What To Do When an Outage Brings Your Site or App Down
Amazon's S3 cloud storage, a ubiquitous and indispensable resource for many companies and developers, experienced some acute outages earlier this week, shutting down thousands of popular apps and websites, and severely hobbling others. The effects spread to other services at Amazon as well, including EC2, Elastic Beanstalk, Lambda and OpsWorks.
Pages of news sites reporting on the problems with S3 were riddled with their own broken picture links, as their stored images weren't reachable, even if their CMS and their core servers were.
It's difficult if not impossible for a startup or company to have a fully-baked package to avoid being affected by an outage as widespread as this. The work involved in trying to totally mitigate something like this probably isn't worth it, given the infrequency of such an event. Overall, S3 has been very dependable over the years, which is one of the reasons that so much of the web has been built around it.
That said, startups can put some best practices in place to ensure that, during any outage like this where some assets may be unreachable or the startups' servers aren't operating, customers and users know what's going on, why it happened, and the company's best guess on when normal operations will be restored.
To keep users and customers out of the dark:
1. Have an error page
This is usually a flat HTML file that your server can direct a browser to in the case of an application error, which could be the result of a down service, database, or cloud storage system, depending on how an application has been built.
The HTML error page is usually hosted somewhere like S3, which, of course, is a problem if and when S3 goes down. So it's helpful to have an alternative page stashed elsewhere. There are lots of free places to put a web-accessible HTML file, including Dropbox and Github.
Remember that the text on the error page can be quickly edited, and the page re-uploaded to the server, giving it up-to-date information to reflect the current situation.
2. Re-direct traffic
In the case of a cloud server going down, know how to re-direct traffic via DNS or forwarding to an error page.
Typically, a service like Heroku or DigitalOcean will automatically redirect traffic to your error page in the case of an application error or data error. But if DigitalOcean or Heroku, or whatever hosting service you may be employing is totally down, then traffic won't be redirected. The browser will just spin its wheels until it errors out. This was the fate of hundreds of sites this week that depended on servers who had critical elements on S3.
In this case, founders or engineers can quickly and temporarily forward the domain to the static HTML file.

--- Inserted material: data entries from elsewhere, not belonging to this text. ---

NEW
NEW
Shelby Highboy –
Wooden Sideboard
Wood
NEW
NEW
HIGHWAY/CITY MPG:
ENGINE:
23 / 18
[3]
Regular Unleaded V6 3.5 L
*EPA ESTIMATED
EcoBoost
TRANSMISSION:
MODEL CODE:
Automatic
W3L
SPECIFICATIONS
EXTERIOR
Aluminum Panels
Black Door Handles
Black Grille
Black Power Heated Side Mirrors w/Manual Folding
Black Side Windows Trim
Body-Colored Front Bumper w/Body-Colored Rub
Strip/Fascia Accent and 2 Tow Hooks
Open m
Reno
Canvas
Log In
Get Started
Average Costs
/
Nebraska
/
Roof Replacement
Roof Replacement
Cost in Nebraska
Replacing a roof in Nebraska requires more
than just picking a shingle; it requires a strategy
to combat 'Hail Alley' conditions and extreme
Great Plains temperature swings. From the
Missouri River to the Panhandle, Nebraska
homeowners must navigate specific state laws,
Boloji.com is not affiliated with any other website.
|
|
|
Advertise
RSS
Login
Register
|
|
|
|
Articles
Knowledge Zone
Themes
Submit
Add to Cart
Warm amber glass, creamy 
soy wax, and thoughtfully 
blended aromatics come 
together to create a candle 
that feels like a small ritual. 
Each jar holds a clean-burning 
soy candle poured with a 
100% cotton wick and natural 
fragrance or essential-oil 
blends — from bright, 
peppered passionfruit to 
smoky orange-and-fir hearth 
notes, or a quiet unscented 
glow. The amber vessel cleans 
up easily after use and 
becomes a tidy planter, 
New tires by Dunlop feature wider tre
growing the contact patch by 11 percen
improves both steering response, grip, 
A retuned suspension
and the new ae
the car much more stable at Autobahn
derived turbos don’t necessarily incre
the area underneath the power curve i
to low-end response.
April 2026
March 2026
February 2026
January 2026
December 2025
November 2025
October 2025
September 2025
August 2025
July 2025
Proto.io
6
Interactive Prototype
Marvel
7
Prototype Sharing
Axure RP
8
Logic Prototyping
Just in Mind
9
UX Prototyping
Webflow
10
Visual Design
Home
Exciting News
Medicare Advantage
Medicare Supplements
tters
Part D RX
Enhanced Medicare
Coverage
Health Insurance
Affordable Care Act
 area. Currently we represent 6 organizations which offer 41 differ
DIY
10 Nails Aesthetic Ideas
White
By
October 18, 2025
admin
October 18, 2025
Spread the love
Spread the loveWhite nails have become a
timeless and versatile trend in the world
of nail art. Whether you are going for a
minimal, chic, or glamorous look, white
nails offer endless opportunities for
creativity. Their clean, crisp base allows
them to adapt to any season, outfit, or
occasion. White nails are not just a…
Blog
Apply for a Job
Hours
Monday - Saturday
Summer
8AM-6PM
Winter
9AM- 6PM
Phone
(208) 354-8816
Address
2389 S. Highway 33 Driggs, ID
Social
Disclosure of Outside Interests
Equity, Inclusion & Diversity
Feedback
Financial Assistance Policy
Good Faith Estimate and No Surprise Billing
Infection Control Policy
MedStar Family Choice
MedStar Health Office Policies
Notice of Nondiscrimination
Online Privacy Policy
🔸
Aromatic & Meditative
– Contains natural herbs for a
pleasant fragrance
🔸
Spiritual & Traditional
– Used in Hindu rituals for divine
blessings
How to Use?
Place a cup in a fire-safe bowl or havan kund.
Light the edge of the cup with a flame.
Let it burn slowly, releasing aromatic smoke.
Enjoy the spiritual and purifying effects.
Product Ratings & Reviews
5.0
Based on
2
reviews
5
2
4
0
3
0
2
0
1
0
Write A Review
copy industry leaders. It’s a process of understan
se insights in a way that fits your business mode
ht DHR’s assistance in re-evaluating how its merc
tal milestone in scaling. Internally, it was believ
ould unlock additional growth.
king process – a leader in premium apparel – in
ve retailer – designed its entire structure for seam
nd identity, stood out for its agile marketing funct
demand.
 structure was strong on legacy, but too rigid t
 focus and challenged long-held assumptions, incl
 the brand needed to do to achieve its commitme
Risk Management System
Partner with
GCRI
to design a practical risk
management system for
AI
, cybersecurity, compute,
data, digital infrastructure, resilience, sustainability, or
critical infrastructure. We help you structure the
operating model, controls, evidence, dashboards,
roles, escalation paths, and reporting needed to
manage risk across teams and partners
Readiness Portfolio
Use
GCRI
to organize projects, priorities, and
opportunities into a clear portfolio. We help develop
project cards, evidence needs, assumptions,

This can usually be done with a quick change at the site’s web registrar.
Again, it's extra helpful to users if the error file has been edited and updated with text that reflects the current situation. It's likely that many other sites haven't taken this step, so any company that does will look proactive and ahead-of-the-game to users and consumers. It's a small step that can instill confidence in your product.
3. Reach out and be proactive
For SaaS companies or any kind of startup with keystone customers, founders should reach out to these clients via email and, if necessary, by phone, to let them know exactly what is going on.
In the case of SaaS, a startup may be providing a critical process or tool for clients, one that is used every day. If and when the app goes down, it will be conspicuous. Before tempers can boil or customers go exploring for alternative solutions (competitors), reach out and let clients know what's happened, and, if it was avoidable, what steps are being taken to ensure it doesn't recur.
At the very least, every customer of a SaaS or enterprise business should get an email, even if it's just part of a larger blast, explaining the situation as soon as it's clear that the outage will last more than several minutes.
Consumer-facing businesses should consider similar steps. Power users of particular worth might merit special treatment, and all regular users should be assured that the company is working hard to restore normal operations.
Thoroughly explaining the problem and being as upfront as possible will buy a startup depths of goodwill with users and customers, an invaluable commodity in times of crisis.